Source extract -

As long as your software is using memory pages that are physically present in main
memory, nothing unusual happens. If, however, the paging hardware detects a "page
not present" condition, it issues an interrupt called a "page fault"
interrupt. The interrupt routine then has to deal with this condition.
There are at least two possible causes of a page fault. The obvious cause is a programming
error where the software is trying to address something outside its legal range.
Of course there's nothing you can do about that but abort the program. The less
obvious cause, but in fact the most common one, is that the address is legal but
the swapping software has not yet loaded that page into main memory. When that happens,
your program is temporarily suspended while that page is fetched from disk; and
then the program can proceed again.
The overall effect is that the effective size of main memory is increased by the
size of a special disk file called the swap file. The system software that looks
after paging and swapping manages the movement of pages between main memory and
the swap file as needed.
Some systems require the swap file to have a fixed size. In OS/2, a line in CONFIG.SYS
specifies the initial size of the swap file, but the swap file can subsequently
grow and shrink as needed. This flexibility comes at a cost: while the swap file
is growing, the extra overhead causes your system to slow down substantially. To
avoid that overhead, it's best to make the initial swap file size so large that
it will rarely need to grow.
Quite a lot of what's in main memory is executable code that won't be altered during
execution. When this code has to be bumped out of main memory to make room for something
else, the memory image doesn't need to be saved in the swap file; it can be re-read,
the next time it's swapped in, from the original source file. This helps to keep
the swap file small. Executable code pages are normally marked "discardable",
to tell the swapper that they need not be saved in the swap file.
There is, however, a slight time penalty in making code pages discardable. Code
saved in the swap file is saved in the form of a memory image, i.e. it's an exact
copy of what was in main memory. Code in an EXE or DLL file has a slightly more
complicated format, and requires some processing by the system loader as it's being
loaded into memory. To reduce the time overhead, some frequently used code is marked
"swappable" rather than "discardable", to force it to be written
to the swap file when it's swapped out. (If you've used several versions of OS/2,
you might have noticed that the swap file gets bigger than it used to be in earlier
versions.) Although this increases the disk overhead, it makes the overall system
a little faster.

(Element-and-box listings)
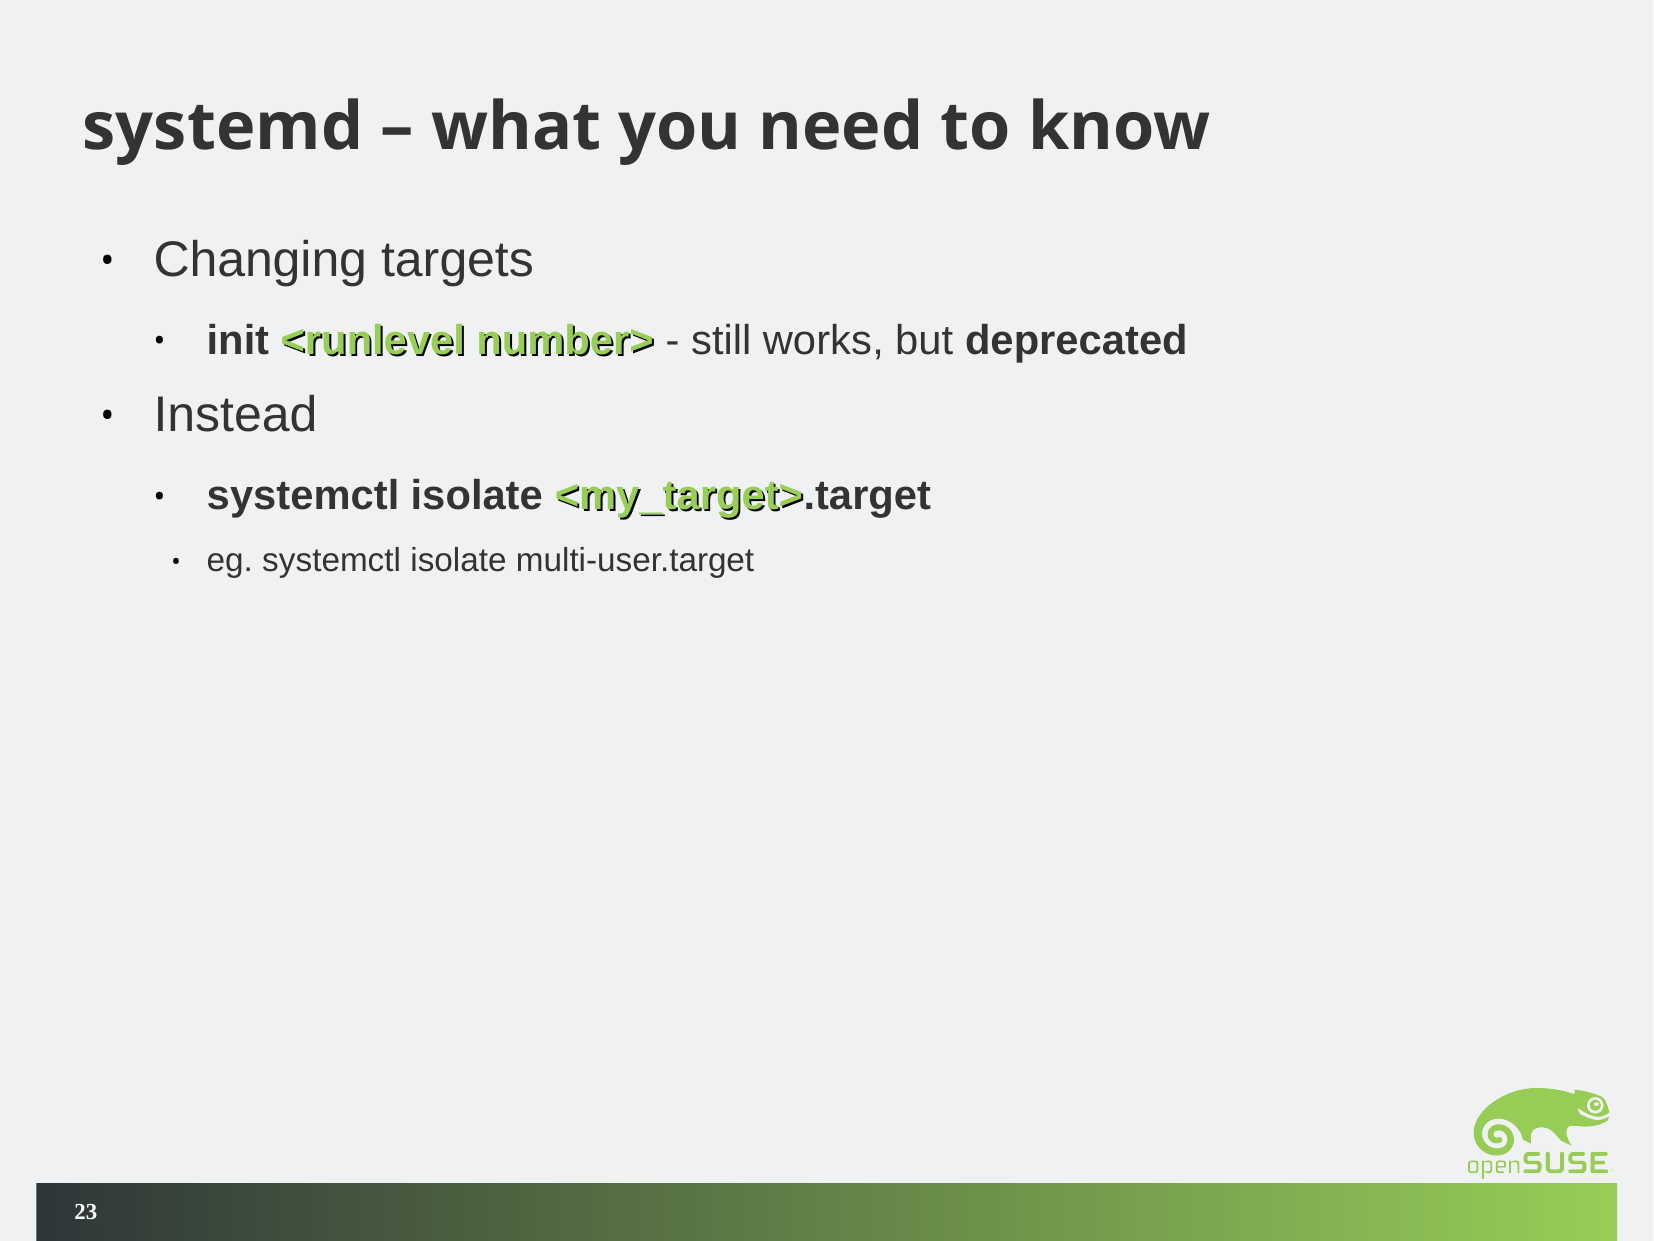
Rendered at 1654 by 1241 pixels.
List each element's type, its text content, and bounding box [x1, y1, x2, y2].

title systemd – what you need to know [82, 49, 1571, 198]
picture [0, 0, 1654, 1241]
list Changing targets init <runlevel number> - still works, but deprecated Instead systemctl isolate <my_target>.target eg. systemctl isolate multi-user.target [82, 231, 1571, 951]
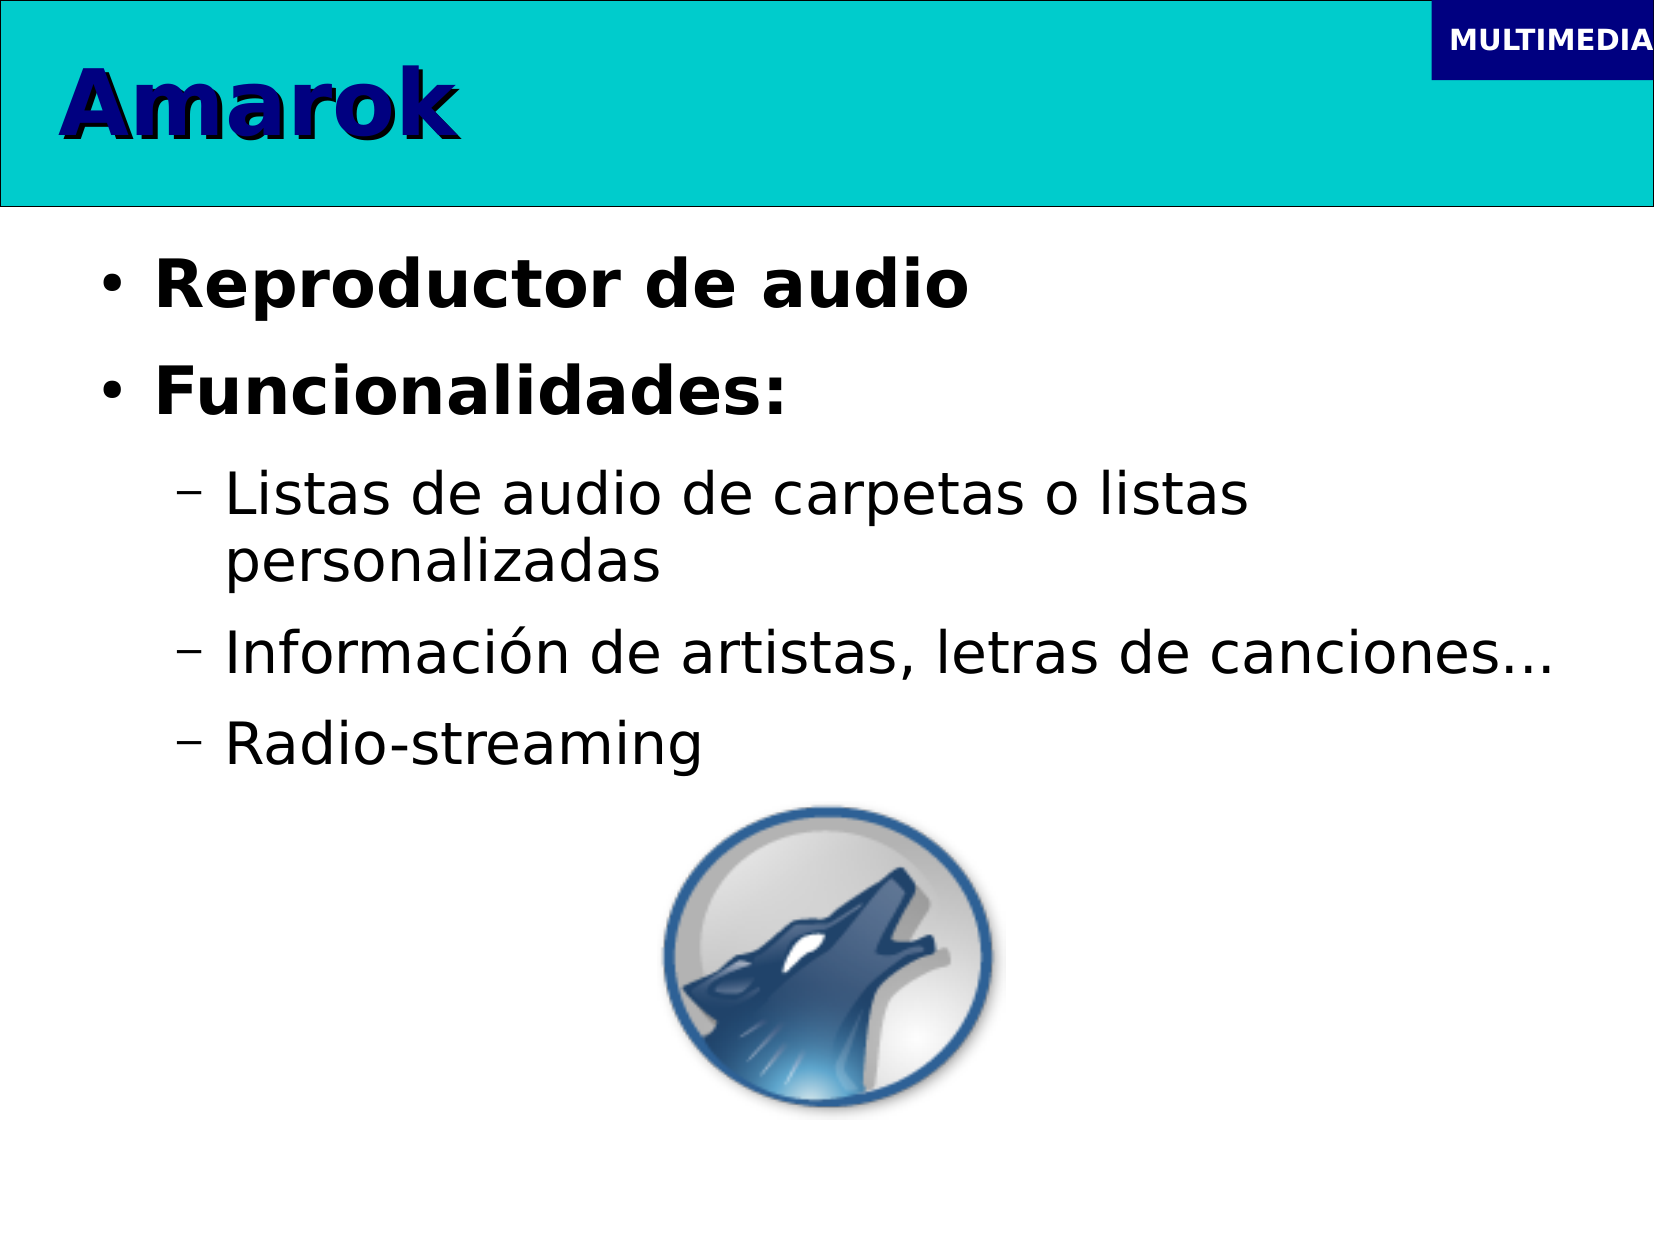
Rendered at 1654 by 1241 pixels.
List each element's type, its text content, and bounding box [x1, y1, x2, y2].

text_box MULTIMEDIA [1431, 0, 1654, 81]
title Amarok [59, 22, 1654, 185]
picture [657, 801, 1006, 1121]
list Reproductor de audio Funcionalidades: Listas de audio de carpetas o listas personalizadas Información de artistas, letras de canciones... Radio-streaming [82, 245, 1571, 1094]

Given task 1 - Rewrite the paragraph of the paging text that begins "Some systems require the swap file" as a short list, keeping its main facts.
Given task 2 -
Answer these questions from the paging text:
(a) What is the interrupt called that the paging hardware issues when it detects a "page not present" condition?
(b) In OS/2, what sets the initial size of the swap file?
(c) What are executable code pages normally marked, to tell the swapper they need not be saved in the swap file?
Given task 3 - Output the words of the paging text from "Some systems require" to "need to grow.".

Expected output 1 -
- Some systems need the swap file to have a fixed size.
- In OS/2, a line in CONFIG.SYS sets the swap file's starting size, and the file can then grow and shrink as needed.
- While the swap file is growing, the extra overhead slows the system down a lot.
- To avoid this, make the starting size large enough that the file will rarely need to grow.

Expected output 2 -
(a) A "page fault" interrupt.
(b) A line in CONFIG.SYS.
(c) "Discardable".

Expected output 3 -
Some systems require the swap file to have a fixed size. In OS/2, a line in CONFIG.SYS
specifies the initial size of the swap file, but the swap file can subsequently
grow and shrink as needed. This flexibility comes at a cost: while the swap file
is growing, the extra overhead causes your system to slow down substantially. To
avoid that overhead, it's best to make the initial swap file size so large that
it will rarely need to grow.